# Water schedule



## dierichmotorsports (Feb 23, 2020)

What is a good water schedule to keep to. How much how often? Curios if I'm under watering or over watering. Using natural spring water and plants are in happy frog fox fox  soil and are about 7 weeks old from seed.


----------



## Growdude (Feb 23, 2020)

It all depends on how well your medium holds water, look for the top 2" to be dry then water.
Its very easy to tell if you are over or under watering
drooping leaves are either over or under watered,  when they are drooping water them if they bounce back in an hour or so, they were under watered, if they don't there overwatered


----------



## Daxtell (Feb 23, 2020)

The better way is to go by feel.  Put your finger in the soil about knuckle deep.  If dry, water.  If damp, don't.  It will vary lot depending on drainage and how much perlite or vermiculite that's mixed in your soil, so a set schedule that's right for today, won't work a few weeks from now.I For
For soil health, you want a wet/dry cycle.  Watch for droopy leaves.  That's both a water me and too much water sign.  FWIW, I grow in aerated water.

Edited because spill chick is dumb.


----------



## notthecops (Feb 24, 2020)

I agree with with the above.
Also, get familiar with the weight of your pots/pails when they are dry, and wet. It will make it easier to tell how much water they have if you know how they feel.

When it feels light, it’s dry and time to water.


----------

Supplied data.
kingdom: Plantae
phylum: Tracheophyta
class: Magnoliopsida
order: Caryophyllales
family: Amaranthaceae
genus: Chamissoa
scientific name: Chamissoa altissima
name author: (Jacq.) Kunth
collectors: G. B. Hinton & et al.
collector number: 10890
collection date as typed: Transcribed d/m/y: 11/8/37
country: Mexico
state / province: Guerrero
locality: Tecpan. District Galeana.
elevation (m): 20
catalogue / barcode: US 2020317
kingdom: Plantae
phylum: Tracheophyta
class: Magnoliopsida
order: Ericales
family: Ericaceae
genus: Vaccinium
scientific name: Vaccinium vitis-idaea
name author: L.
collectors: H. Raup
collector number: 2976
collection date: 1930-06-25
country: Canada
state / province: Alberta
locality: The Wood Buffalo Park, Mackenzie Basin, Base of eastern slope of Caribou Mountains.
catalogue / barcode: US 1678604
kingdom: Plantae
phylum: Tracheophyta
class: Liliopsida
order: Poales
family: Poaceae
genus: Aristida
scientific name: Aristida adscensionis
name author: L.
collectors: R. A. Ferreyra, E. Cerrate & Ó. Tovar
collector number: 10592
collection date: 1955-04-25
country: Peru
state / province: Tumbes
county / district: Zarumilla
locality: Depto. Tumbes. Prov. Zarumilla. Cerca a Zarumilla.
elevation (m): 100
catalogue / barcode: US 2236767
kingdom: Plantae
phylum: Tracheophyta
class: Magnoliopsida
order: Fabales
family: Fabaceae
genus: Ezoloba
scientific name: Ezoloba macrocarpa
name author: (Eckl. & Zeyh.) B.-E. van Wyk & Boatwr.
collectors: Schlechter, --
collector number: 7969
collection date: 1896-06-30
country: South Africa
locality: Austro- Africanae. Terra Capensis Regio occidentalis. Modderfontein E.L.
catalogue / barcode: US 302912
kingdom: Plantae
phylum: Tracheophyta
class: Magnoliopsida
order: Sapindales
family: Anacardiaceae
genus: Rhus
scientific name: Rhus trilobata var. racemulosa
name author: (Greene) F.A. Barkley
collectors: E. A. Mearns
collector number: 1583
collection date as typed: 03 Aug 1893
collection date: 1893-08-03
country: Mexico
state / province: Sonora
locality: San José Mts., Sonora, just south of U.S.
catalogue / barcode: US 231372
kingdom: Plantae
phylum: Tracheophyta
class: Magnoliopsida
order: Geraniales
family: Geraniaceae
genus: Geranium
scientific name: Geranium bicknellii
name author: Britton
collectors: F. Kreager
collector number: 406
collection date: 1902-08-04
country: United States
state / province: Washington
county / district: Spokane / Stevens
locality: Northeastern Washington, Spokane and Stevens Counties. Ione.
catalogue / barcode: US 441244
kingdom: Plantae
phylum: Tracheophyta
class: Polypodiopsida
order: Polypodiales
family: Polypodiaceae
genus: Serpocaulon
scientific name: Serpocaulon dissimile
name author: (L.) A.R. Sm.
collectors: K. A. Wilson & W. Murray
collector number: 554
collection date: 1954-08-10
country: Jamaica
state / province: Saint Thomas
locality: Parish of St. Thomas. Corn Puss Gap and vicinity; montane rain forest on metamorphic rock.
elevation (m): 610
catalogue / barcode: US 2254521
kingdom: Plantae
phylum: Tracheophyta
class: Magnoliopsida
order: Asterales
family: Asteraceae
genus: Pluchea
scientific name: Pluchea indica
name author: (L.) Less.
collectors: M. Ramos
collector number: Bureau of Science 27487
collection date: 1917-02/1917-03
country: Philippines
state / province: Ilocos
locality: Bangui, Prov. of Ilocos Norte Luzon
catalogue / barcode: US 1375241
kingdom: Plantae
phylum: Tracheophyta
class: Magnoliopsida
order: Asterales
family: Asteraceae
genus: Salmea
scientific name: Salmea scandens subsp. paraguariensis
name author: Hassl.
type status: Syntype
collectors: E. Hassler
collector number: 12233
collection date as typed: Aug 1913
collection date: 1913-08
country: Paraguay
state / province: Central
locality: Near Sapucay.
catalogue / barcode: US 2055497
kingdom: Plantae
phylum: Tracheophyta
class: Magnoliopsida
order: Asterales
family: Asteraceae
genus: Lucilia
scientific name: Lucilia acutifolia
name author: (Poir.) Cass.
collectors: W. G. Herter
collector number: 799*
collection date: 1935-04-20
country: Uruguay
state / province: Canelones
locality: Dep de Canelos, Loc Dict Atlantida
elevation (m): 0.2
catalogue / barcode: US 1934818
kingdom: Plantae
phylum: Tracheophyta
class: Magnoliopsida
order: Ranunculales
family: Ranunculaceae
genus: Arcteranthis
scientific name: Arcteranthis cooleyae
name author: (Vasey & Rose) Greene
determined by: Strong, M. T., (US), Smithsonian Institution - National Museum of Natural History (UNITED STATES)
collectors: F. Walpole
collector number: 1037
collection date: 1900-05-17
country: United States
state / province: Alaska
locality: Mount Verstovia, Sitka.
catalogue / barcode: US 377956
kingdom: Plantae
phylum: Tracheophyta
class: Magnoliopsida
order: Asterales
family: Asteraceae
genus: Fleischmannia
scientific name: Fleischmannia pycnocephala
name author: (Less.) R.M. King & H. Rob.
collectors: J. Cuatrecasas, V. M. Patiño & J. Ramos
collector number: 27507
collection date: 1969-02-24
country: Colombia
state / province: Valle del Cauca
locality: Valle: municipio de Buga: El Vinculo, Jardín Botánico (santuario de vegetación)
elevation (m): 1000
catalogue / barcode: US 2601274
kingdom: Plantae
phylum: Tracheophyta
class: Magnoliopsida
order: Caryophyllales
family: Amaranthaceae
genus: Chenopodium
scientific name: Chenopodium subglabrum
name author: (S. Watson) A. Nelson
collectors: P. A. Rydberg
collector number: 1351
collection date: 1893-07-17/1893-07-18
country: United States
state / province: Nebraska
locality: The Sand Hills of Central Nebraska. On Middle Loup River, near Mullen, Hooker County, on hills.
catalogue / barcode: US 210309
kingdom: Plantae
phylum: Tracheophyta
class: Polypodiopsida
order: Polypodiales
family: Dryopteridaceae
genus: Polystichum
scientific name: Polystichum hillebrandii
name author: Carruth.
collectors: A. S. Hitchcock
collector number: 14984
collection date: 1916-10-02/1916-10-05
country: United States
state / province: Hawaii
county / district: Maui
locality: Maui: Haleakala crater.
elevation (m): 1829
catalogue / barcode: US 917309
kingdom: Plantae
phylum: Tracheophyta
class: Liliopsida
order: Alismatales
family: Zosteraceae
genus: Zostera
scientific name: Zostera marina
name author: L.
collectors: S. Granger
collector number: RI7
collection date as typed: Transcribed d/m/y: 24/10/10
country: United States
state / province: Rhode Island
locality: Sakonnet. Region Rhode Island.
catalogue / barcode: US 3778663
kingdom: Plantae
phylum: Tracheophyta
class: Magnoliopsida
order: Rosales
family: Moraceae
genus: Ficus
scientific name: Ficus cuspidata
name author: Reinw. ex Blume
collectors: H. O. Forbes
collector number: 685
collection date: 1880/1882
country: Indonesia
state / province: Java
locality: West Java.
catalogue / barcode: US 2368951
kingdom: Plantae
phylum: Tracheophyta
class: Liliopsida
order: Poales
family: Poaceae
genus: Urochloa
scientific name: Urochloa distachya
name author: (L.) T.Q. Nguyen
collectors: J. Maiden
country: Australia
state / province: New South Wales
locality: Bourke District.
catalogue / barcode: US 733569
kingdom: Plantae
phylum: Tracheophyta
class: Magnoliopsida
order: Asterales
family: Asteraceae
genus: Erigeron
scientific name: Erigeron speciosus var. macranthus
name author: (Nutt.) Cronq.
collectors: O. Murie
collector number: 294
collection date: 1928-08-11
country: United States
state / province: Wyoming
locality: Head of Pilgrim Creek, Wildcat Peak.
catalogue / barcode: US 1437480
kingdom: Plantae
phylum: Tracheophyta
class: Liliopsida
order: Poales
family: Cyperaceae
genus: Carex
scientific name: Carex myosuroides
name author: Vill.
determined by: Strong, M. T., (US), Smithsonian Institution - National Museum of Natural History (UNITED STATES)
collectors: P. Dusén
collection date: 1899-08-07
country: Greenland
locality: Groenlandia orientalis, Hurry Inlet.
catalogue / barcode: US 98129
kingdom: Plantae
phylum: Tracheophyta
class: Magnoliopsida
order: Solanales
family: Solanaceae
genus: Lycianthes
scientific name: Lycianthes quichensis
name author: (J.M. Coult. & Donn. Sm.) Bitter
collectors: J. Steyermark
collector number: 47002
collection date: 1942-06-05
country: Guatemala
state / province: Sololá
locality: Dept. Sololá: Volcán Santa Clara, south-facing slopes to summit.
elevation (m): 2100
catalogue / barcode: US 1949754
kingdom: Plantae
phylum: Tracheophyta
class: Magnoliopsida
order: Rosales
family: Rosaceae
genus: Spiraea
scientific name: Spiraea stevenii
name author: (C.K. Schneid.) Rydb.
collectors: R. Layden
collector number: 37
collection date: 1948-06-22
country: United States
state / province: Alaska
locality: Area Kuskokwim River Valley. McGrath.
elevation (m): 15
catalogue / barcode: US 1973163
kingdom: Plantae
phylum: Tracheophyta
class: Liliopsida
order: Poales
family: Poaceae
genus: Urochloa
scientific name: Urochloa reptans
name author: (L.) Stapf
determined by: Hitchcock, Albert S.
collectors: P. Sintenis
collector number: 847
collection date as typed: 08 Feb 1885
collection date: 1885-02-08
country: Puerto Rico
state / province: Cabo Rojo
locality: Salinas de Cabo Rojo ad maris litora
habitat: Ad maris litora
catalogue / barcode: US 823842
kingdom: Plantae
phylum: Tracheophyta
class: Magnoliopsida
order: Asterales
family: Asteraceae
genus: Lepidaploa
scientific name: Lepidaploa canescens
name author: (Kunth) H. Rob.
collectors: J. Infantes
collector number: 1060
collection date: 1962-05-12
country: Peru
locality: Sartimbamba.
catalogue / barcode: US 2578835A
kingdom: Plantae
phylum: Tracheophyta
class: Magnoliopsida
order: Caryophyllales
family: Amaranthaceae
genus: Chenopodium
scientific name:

Given exercise.
Answer these about the forum thread on watering plants:
1. How old are the first poster's plants?
2. How much of the top of the medium does Growdude say should be dry before you water?
3. According to notthecops, what does it mean when a pot feels light?

Response.
1. About 7 weeks old from seed.
2. The top 2 inches.
3. It's dry and time to water.